Tous les ouvrages jadis imprimés dans l'Empire n'obéissaient par pour autant à une logique marchande. On sait que les textes et les images imprimés dans les commencements n’étaient pas toujours destinés à être vendus ni même diffusés. En Chine comme ailleurs, l’impression d’une brochure ou d'un livre religieux ne relevait pas de simples considérations d'ordre économique. Elle était souvent mue par la recherche de profits spirituels. Le culte du livre et les exhortations de nombreux ouvrages bouddhiques à reproduire les textes canoniques pour s'acquérir des mérites jouèrent, assurément, un rôle considérable dans le développement de l'imprimerie.

Les éditions sous la houlette impériale de classiques confucéens, d'ouvrages religieux (certains en plusieurs langues), d'histoires dynastiques ou de monographies locales étaient, quant à elles, des opérations de prestige dont le but était politique autant que culturel. Les unes étaient faites pour toucher l’empire tout entier, les autres intéressaient des régions plus ou moins étendues, une province, une préfecture, un district. D'autres publications, ne relevant pas de l'Etat, opéraient elles aussi à une échelle réduite, telles les monographies d'académies ou les généalogies familiales : généralement centrées autour d'un lieu déterminé, elles pouvaient prendre la forme d'imposants ouvrages embrassant les diverses branches et ramifications issues d'une même souche.

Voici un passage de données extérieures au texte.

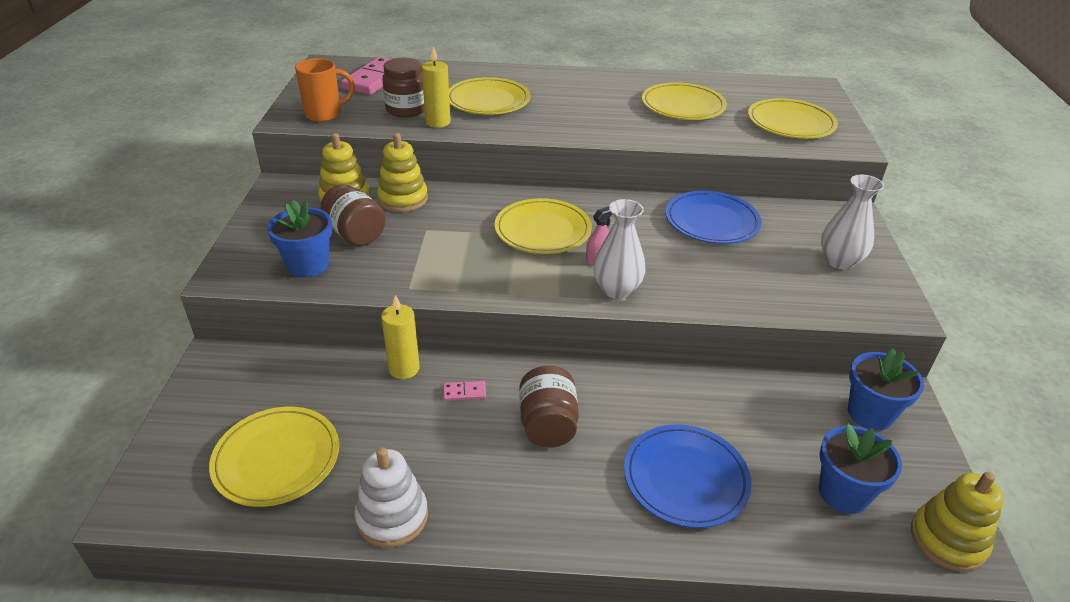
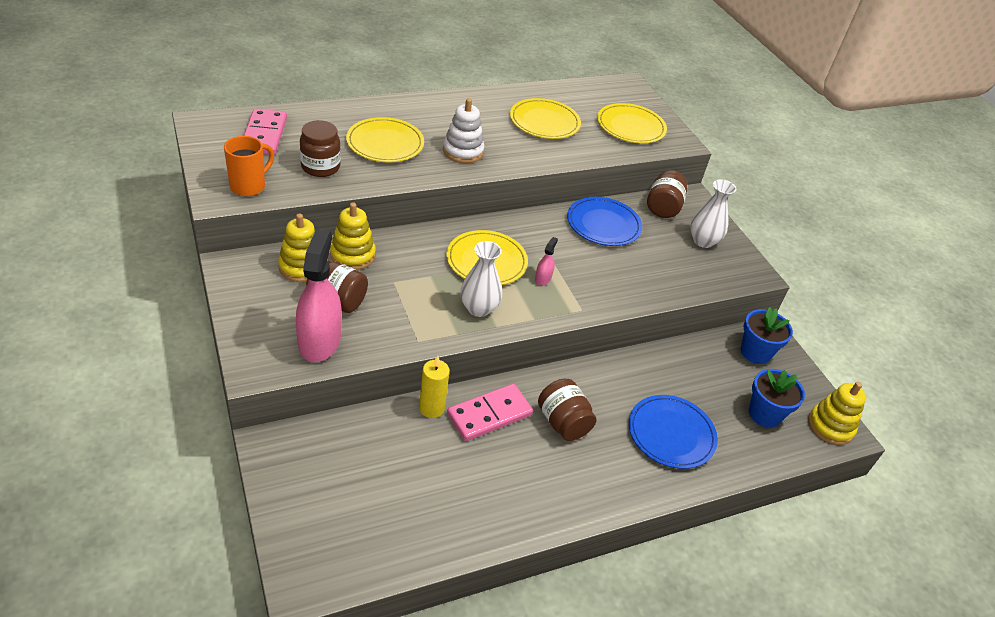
camera: 30 degrees left, 5 degrees up
yellow plate [209,407,339,507] -> none
blue flower pot [267,200,332,278] -> pink spray bottle [296,229,342,362]
white stacking toy [355,447,428,547] -> white stacking toy moved to [443,98,485,163]
yellow candle [422,46,451,128] -> none
pink domino [443,381,486,401] -> pink domino [447,384,533,441], size x2.31
white vase [593,199,646,299] -> white vase moved to [460,241,502,317]
none -> brown jar [647,170,687,218]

Les auteurs de la plupart de ces compilations étaient des lettrés qui avaient à cœur, quand ils le pouvaient, de publier leurs propres œuvres afin qu'elles assurent la survie de leur nom à travers les siècles. Les ouvrages ainsi produits étaient généralement de bonne facture, à la différence de bien des publications commerciales. Qu'ils fussent offerts à titre gracieux ou mis à la vente, ils relevaient du grand idéal des lettres qui méprisait la quête du gain matériel. Comme le proclamait un célèbre lettré éditeur du XVIIe siècle, saunier de son état, sa vocation était de « transmettre le parfum » des belles lettres, non pas de « courir après le profit ». Sans doute aurait-il pu dire la même chose des catalogues de collections ou de divers ouvrages illustrés témoignant de l'intérêt des milieux lettrés pour les choses de l'art.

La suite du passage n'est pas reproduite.